Defining the interface between games and learning algorithms:

Every Game has to provide the following function:

Get.Game.Object.() which returns a list (called "game.object") which should have the following list elements:

  • name - A String indicating the Name of the played game.
  • supports - A Vector of strings with optional features (if applicable) ** memory.self.play - One can extend the initialised memory of an algorithm with other strategies. In this case the memory.self.play has to be defined.
  • game.par - A function which recieves a game.object and returns a list with two elements -> input.nodes - Number of input informations after encoding the game state - in case of a Neural Network the Number of Perceptor Neurons -> output.nodes - Number of possible actions in this game.
  • state.transition - A function which receives the game.state, the action of the "player" and the game.object and returns a new game.state
  • start.state - A function which receives a game.object and returns the first game.state. The game.states cane have any structure as no algorithm should operate on game.states.
  • state.2.array - A function which receives a game.state and a game.object and returns a vector specified by an internal encoding function with all information necessary for the learning algorithm.
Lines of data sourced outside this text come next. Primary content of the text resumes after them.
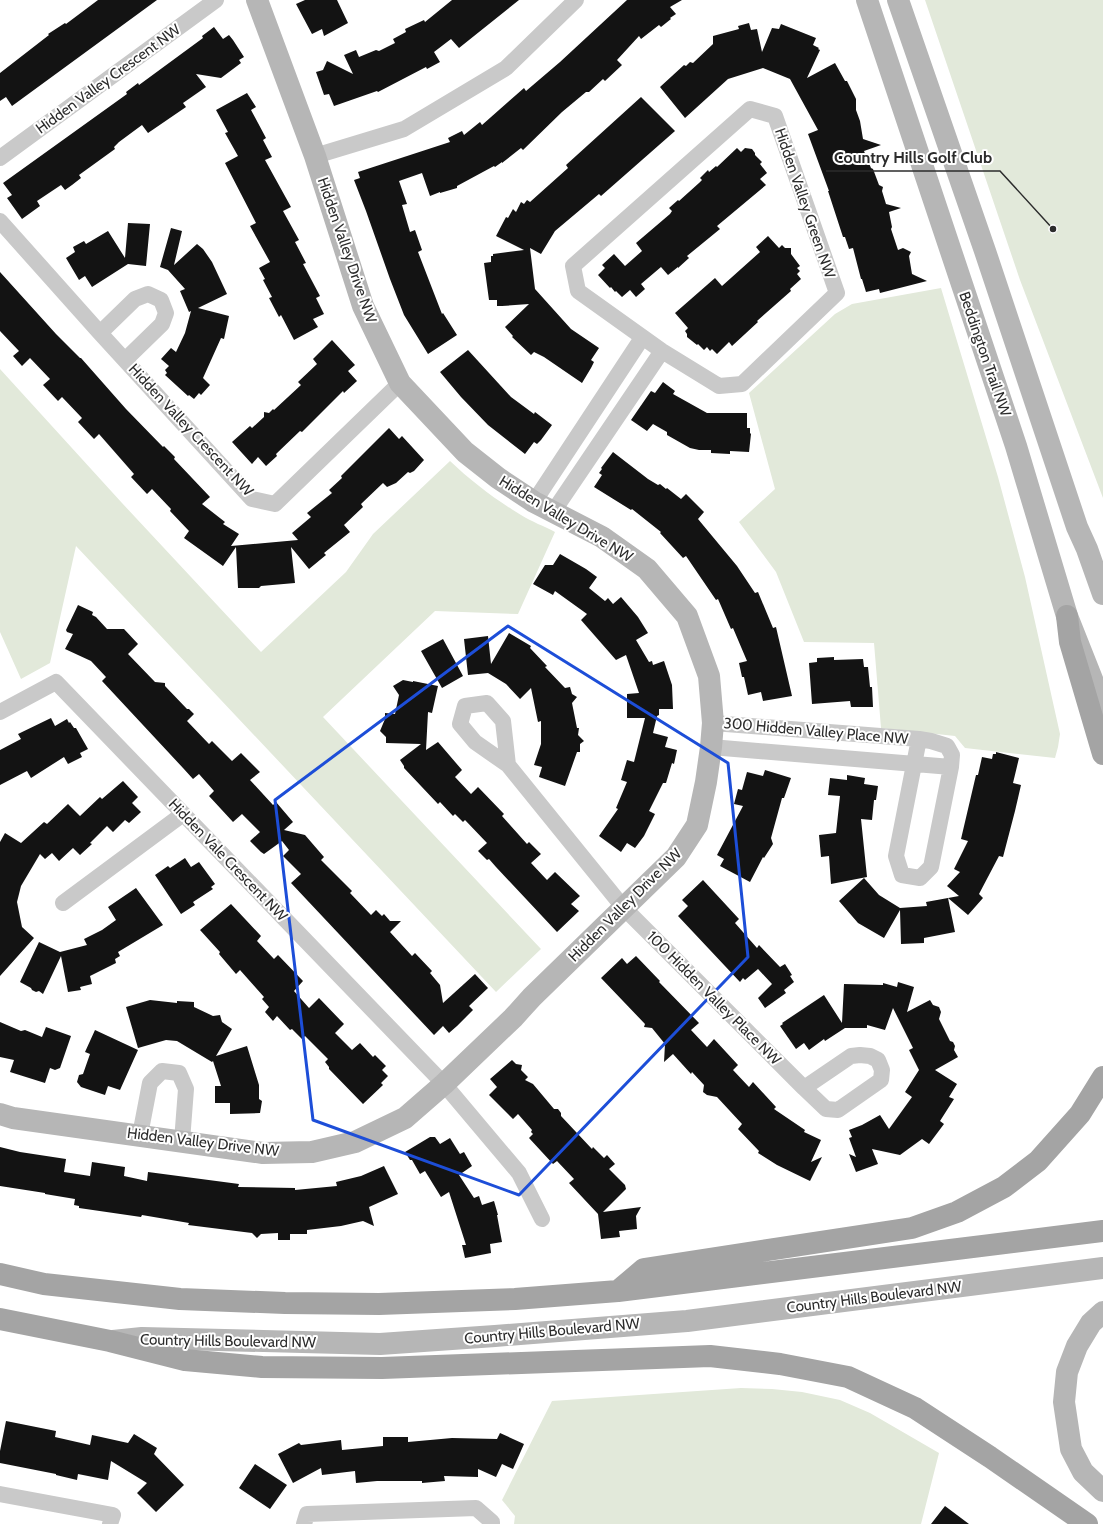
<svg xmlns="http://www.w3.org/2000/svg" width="1103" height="1524" viewBox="0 0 1103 1524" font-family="Cabin,sans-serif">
<rect width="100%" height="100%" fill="#fff"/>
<path fill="#e2e9da" d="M925,0H1103V498L1020,280Z
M941,288L998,477L1025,577L1060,734L1058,747L1055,758L965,748L955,736L881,728L874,643L804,642L776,572L739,522L775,489L749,393L835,314L852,304Z
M0,369L122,503L261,652L346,572L373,534L450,461C471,481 496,500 521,515C532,522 544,526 555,532L518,614L435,611L323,717L541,949L496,992L76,546L50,663L21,679L0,632Z
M741,1388L772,1389L802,1392L840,1400L870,1413L939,1453L921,1524H514L515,1516L502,1500L552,1401Z"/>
<path fill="#131313" d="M98,0H157L12,106L6,97L0,101V73L49,35L48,34L65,23L66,24Z
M305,0H337L348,23L324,36L322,29L312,34L296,4Z
M452,0H519L459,48L451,39L434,52L440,62L427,69L426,67L378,92L377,91L334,106L329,94L324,95L316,72L323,70L327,61L353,74L344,55L356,50L359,57L376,50L379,51L395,43L393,39L406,32L405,29L424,20L425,22Z
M627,0H682L670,7L676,14L670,18L671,19L661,27L659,25L641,39L639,36L617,60L622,65L605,81L603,79L589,92H586L562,112L523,150L521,148L502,163V162L495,167L494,166L457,186V188L440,193V192L430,196L422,173L399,181L407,204L402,205L410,232L415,230L422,250L418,252L442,314L443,313L457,335L428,354L404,315L390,279L366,211L354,180L360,178L358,172L450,142L448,138L462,131L464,135L480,122L482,125L524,88L526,91L560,62Z
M749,23L751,30L757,29L762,52L772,28L779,29L781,24L816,38L813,45L819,48L818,49L820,50L807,78L835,63L845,81H847L856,99V110L860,121L863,139L881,145L864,151L871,168L873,169L879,185L883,187L882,191L886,204L901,208L889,212L892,227L891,229L898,250L903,248L911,252L909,256L912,274L927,281L880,293L879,289L866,292L862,279H861L853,248L849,249L845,237H843L828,191H829L808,134L818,130L790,79L763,68L728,79L685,118L660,87L684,65L686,66L690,62L693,63L713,44V36L739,29L738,26Z
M214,27L223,39L229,35L233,40L244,57L239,60L241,63L221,78L196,74L206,87L183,103L186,107L148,133L142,125L119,142L114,147L115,149L79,175L81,178L72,185L65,190L61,185L37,201L40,206L22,219L7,198L12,195L3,183L127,94L126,92L138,83L139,85L203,38L202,36Z
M247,93L256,107L251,110L266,138L263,140L272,157L265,160L291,207L283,211L299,240L295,242L306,263L303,264L320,296L316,298L324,314L313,319L318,327L294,340L281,315L279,317L269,298L272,297L263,280L265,279L259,268L270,262L250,226L256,223L225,163L238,156L225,133L228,132L216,110Z
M641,97L675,131L601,196L599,194L555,231L541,254L530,248L535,289L571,329L599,348L591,360L594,362L591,368L582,383L544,357L534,352L531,355L512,337L513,336L505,327L529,304L502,306H497V300H489L484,263L491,262V256H493V254L524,250L496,236L506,217L508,218L513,209L516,212L521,202L524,204L527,200L530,202L568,168L566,165Z
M737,148L741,152L745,148L752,149L755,153V155L762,162L760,164L767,173L760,179L766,185L717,226L720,229L687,256L689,258L678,268V267L668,275L661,267L641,284L645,289L636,297L630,290L622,297L616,291L615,292L611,287L610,288L598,275L605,268L602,265L614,254L625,266L642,251L636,243L670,214L672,211L669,208L678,200L679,201L699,183L702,180L700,178L708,170L709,172L716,166L717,167Z
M128,223L150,224L146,266L128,264L92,287L85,276L79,280L66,258L75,252L73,247L84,241L86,244L108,231L125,258Z
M171,228L182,231L174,265L197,244L203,249L212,262L227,294L198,308L229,316L224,339L221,338L203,378L210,385L201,395L199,393L194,399L189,395L188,396L165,375L167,373L165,370L169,366L161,359L171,348L176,352L185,333L191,311L189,312L180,291L185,289L168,270L160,267Z
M768,236L779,248L782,245L785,248H791V254L800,266L797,268L800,271L797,274L801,279L790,289L791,291L757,321L758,322L732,346L729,342L717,354L712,349L710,351L707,347L704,350L698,344L697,345L687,337V334L685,331L688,328L675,313L715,278L722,286L760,252L756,247Z
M0,272L56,334L80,358H81L126,409L163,447L164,446L175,457L174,459L210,497L202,504L225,522L223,524L239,534L231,546L298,540L292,533L311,517L307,513L332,493L329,490L342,478L341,476L389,428L399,439L402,436L424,460L414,471L410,473L408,472L396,483L387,487L383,483L361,504L363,507L344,525L350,532L324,553L326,555L309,569L291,547L295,583L261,586L259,588H238L236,547L223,566L184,538L189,531L170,511L171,509L152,489L147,494L131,477L134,474L99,434L94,439L78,422L82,418L62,397L58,401L43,385L50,379L30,358L22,366L13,356L19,351L0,331Z
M332,340L355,365L348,371L357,381L344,393L343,391L302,432L300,431L276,454L277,456L266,466L258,457L252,464L232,442L250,426L252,428L264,417V412L269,413L273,409L274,410L301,385L298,382L317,364L313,359Z
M468,350L511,397L534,414L535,412L552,425L541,440L537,444L534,442L525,454L488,425L461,397L440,372Z
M663,382L675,391L673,394L707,413H747V428H750V433L751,434L749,452L730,451V454L711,453V450H699L690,448L667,435V432L653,424L647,431L631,420L651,391L655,393Z
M613,452L648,479L658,485L660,484L666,489L667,488L681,499L686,494L704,512L698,519L737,566L755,593L758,592L773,628L776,627L792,696L763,701L761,692L748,695L744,677H742L739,663L747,661L733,628L731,629L718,599L716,600L686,556L683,558L660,533L661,532L632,509L631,510L594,487L602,475L599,473L602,469L601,468Z
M560,554L586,569L597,577L589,588L605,601L608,598L613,604L621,597L638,617L648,633L636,640L649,662L652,661L653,665L664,661L672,685L673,709H659V715L657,716L653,733L668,737L665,747L677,750L674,764L672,763L666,783H663L649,811L655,814L644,836L635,848L627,843L621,852L599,836L618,809L616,808L627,782L621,780L627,760L634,762L645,718H627V694L639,693L626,655L616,660L581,620L587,614L555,591L553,595L533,584L545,565H553Z
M78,605L93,612L92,615L96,617L107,629H124L138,644L128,654L155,682L165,683V686L187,709H189L194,714L187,721L209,744L212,741L232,761L241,753L260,772L250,780L273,805L276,802L293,822L284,830L305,835L324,857L321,860L352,891L350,893L371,915L376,910L382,916L384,914L390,921H401L390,932L412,956L415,953L432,971L430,973L440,985L443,1003L475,974L488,988L469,1006L473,1010L457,1026L449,1033L443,1026L434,1035L291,883L301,874L283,856L289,850L282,841L264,854L261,852L250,841L260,832L242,814L233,822L209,796L214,791L199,774L193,779L183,768L102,681L106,677L91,661L65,649L73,634L67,632L66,630Z
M509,633L531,646L530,648L547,666L545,667L565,688L570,687L572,694L577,697L572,703L577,728H579L578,735L584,741L580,744V752H577L565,786L539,777L542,767L534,765L541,744V721L538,722L531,688L520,699L506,684L488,673L468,675L464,639L488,636L491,664Z
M443,639L463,676L442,688L421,651Z
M834,657V660L863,659L864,667H868L870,687H872L873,707H851L850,701L812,704L809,663L817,662V658Z
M403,680L413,682V681L438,686L432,713L428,712L426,750L438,742L462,770L455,777L471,794L478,787L504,814L502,816L527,844L529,842L541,854L531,863L547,880L555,872L580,896L571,904L579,911L557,932L496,867L489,859L487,860L478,851L487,843L465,820L463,822L455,814L453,816L440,802L438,804L404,768V766L400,760L421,744L386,743V737L380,731L385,719V713L395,714L399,695L393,686Z
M51,718L55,726L67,719L69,723L70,722L74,728H76L88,749L80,753L82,757L68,764L64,757L31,778L27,771L0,785V750L21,739L18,734Z
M996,752L1019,758L1013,783L1021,785L1015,811L1003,857L999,856L979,894L983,898L968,915L948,898L955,932L924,938V943L901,944L900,910L884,938L858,923L839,901L864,878L879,895L900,908L927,906L926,902L959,896L947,886L960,872L954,869L968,841L961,839L976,775H978L982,757L992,759L993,754H996Z
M765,770L791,778L784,798H782L771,838L773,844L764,858L763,857L750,882L720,866L724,859L717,855L743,806L734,804L738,789L742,790L747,772L763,776Z
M847,775L865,778L864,784L878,786L876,800H874L872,820L861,819L867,877L831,884L829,856L821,857L819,835L836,833L840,796L828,795L830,778L847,780Z
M123,781L138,797L132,803L141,812L129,823L125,820L113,832L107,826L90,843L92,844L80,855L73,848L59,861L52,853L45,859L40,854L21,886L17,902L22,927L34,938L0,976V842L5,833L21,843L44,822L47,824L68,804L80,816L100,797L102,799Z
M185,858L191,867L199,862L215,884L211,887L213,889L193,902L195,905L181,914L155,875L168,866L170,868Z
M703,880L739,919L735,923L757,948L759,945L780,967L785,964L792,975L790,976L794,982L784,990L786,993L765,1008L758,998L772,984L758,969L745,980L743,978L740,982L678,916L688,906L682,900Z
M136,888L163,925L118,952L120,956L115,959L116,963L90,976L92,984L80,987L81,990L68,992L61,956L43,994L39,991L36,992L32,990L31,988L20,982L39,942L60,952L87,945L84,939L102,930L116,920L108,907Z
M231,904L261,936L257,941L274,959L278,955L303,981L294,991L309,1008L319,998L344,1024L335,1033L352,1050L360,1043L373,1057L375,1055L386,1066L382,1070L388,1076L381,1083L383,1085L363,1104L329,1069V1067L325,1062L328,1059L305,1036L302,1039L292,1029L290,1030L277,1016L273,1021L265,1012L269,1007L262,999L264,997L240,970L236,974L219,954L220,952L200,930Z
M636,956L660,981L659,982L699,1023L691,1030L707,1047L714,1039L738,1065L733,1070L749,1087L753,1082L776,1107L774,1109L805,1130L804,1132L821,1140L811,1162L822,1157L810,1181L777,1165L758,1153L759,1151L738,1129L742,1124L717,1097L707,1095L703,1092L704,1085L692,1072L691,1074L673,1054L664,1062L665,1044L652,1028L644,1027L645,1024L601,978L622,958L627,964Z
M898,982L914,987L907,1012L930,1000L933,1005L939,1007L941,1012L939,1019L950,1041L953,1042L955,1046L954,1050L958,1057L935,1070L957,1084L949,1097L954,1099L940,1121L944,1124L929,1144L922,1139L900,1155L872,1149L878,1164L856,1172L849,1154L856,1157L849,1138L852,1137L849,1130L862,1125L880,1115L889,1129L912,1097L905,1092L919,1070L909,1050L913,1048L893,1008L885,1030L867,1025V1028H845L825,1041L824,1039L809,1050L804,1043L796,1049L780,1026L783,1024L782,1023L824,995L842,1023L844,984L883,985V983L897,987Z
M150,1000L177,1003V1001L194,1002V1007L213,1016L220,1015L222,1022L232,1029L216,1056L247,1046L259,1085V1099L262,1101L260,1113L230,1114V1103H215V1086H221L213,1061L212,1062L177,1041L166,1040L138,1048L126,1007Z
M0,1022L21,1031L25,1030L42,1037L46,1027L71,1036L60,1068L55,1070L50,1068L45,1083L10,1072L14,1060L0,1057Z
M95,1030L138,1050L120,1090L108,1086L105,1095L81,1087L77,1082L79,1075L83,1074L90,1054L85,1052Z
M512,1060L516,1064L522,1065L521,1070L528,1077L525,1080L533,1084L554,1109H558L561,1113V1116L592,1149L593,1147L604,1158L607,1155L615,1164L609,1169L625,1185L626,1189L603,1212L641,1207L636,1216L637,1229L619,1231L620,1237L601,1239L598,1214L569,1183L574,1179L557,1161L553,1164L529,1138L533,1134L531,1132L532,1130L518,1114L513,1119L489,1095L497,1087L490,1079Z
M430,1137H435L440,1144L450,1138L460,1154L464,1152L472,1166L459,1175L474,1198L479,1196L482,1205L494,1201L498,1215H497L502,1242L490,1244L491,1253L465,1258L462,1245H466L449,1192L441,1197L425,1171L420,1174L412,1160H410L405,1152Z
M0,1147L20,1152L66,1159L64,1172L90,1176L92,1162L125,1167L124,1176L147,1181L148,1172L239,1184L238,1187L295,1188V1190L337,1186L336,1182L361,1176L384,1166L398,1194L369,1207L374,1226L363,1221L341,1226L307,1230V1234H290V1240H278V1233L261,1234L257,1238L252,1233L188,1225L189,1223L142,1215L141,1217L79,1208V1206L74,1205L75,1199L45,1194V1193L0,1186Z
M6,1421L56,1431L55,1437L90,1445L92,1435L128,1443L134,1434L157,1448L154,1454L184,1485L156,1512L137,1493L147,1483L111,1461L108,1480L78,1474L77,1480L56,1475V1474L0,1463V1451Z
M500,1433L524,1444L513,1469L502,1464L496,1477L478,1469V1477L444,1476L445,1481L422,1483V1481H377L356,1483L355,1471L322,1475L321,1468L293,1483L278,1454L299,1443L301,1445L341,1440L342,1450L383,1446V1437H408V1442L452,1438L497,1439Z
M255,1464L287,1485L270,1509L239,1488Z
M945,1506L969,1524H931Z"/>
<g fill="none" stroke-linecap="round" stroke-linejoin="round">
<path stroke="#c9c9c9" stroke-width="16" d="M750,109L775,116L837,293L742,384L719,386L662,351L578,291L573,266Z
M315,156L404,129L506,68L576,0
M0,158L216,0
M0,221L100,333L252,499L275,504L400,383
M100,333L135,299L148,294L161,300L166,313L162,324L125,360
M534,502L642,338
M553,512L662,351
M0,712L56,682L444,1084L519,1173L542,1219
M713,723L919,739L931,741L947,746L952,755L951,767L931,867L920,878L902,875L896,856L919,739
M711,747L951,767
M508,765L503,721L487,703L465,706L460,724L475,742L508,765L623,907L804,1088L826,1109L838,1110L881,1080L882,1070L878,1060L870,1056L860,1055L851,1056L804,1088
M63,903L183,814
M140,1135L150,1083L162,1071L179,1073L186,1089L182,1141
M0,1494L113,1515L110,1524
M304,1524L307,1514L476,1508L492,1522V1524"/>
<path stroke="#b6b6b6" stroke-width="22" d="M867,0L1016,446L1067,616L1103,707
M898,0L985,251L1077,527L1087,549L1103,594
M0,1114L13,1118L263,1153L312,1152L355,1142L405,1118L444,1084L513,1018L532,997L676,857L697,825L706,782L711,747L713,723L709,676L687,616L647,569L602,537L534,502L498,478L465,452L400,383L363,306L315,156L257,0
M1103,1312L1091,1323L1077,1346L1067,1372L1064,1402L1071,1449L1083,1472L1103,1491
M113,1341L142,1338L380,1344L495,1336L687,1321L1103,1268"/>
<path stroke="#a4a4a4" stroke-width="22" d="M1067,616L1070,642L1103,754
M0,1274L44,1284L180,1299L285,1303L379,1304L515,1299L618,1291L1103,1231
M618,1291L644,1269L912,1228L957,1212L1004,1187L1038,1161L1080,1114L1103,1077
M0,1319L110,1341L185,1360L262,1367L382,1368L710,1356L780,1364L848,1377L915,1408L990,1457L1087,1524"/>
</g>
<path fill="none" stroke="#1d4ed8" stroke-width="3" stroke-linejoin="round" d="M508,626L728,763L748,957L519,1195L313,1120L275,800Z"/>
<g text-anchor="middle" stroke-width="4" stroke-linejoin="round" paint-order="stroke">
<g font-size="15" fill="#2c2c2c" stroke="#fff">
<text transform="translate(108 79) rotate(-36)" y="5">Hidden Valley Crescent NW</text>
<text transform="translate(805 203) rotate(71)" y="5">Hidden Valley Green NW</text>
<text transform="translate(347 250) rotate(71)" y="5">Hidden Valley Drive NW</text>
<text transform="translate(985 354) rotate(71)" y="5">Beddington Trail NW</text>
<text transform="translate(191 430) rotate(47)" y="5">Hidden Valley Crescent NW</text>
<text transform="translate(566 519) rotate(31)" y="5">Hidden Valley Drive NW</text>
<text transform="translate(816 731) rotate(5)" y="5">300 Hidden Valley Place NW</text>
<text transform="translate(228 860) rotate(46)" y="5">Hidden Vale Crescent NW</text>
<text transform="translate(625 905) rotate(-45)" y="5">Hidden Valley Drive NW</text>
<text transform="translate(714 998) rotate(45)" y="5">100 Hidden Valley Place NW</text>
<text transform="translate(203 1142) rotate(7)" y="5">Hidden Valley Drive NW</text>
<text transform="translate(874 1297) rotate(-7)" y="5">Country Hills Boulevard NW</text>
<text transform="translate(552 1331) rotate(-5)" y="5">Country Hills Boulevard NW</text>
<text transform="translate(228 1341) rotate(1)" y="5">Country Hills Boulevard NW</text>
</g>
</g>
<path fill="none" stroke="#2c2c2c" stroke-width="1.5" d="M1053 229L1000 171H826"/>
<circle fill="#2c2c2c" stroke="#fff" stroke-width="1.5" cx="1053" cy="229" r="4"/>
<g font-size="16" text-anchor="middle" font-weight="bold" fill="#2c2c2c" stroke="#fff" stroke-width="4" stroke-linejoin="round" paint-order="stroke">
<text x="913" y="163">Country Hills Golf Club</text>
</g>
</svg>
The following elements are optional and may not be supported by all games:

  • memory.self.play - A function which generates memories - based on the encoding - given that strategies play against themselves.

Other list elements may be used by the game functions itself. The following items are recommended:

  • game.pars - a list with parameters which are necessary e.g. to determine the course of the game or the start state of the game
  • encoding.state - a string or function specifing how the game state should be transformed to an input vector of the learning algorithm.
  • encoding.action - a string or function specifing how the chosen action of the learning algorithm matches with the actual game action

Note that structurally a game.object should never have information regarding any game.states.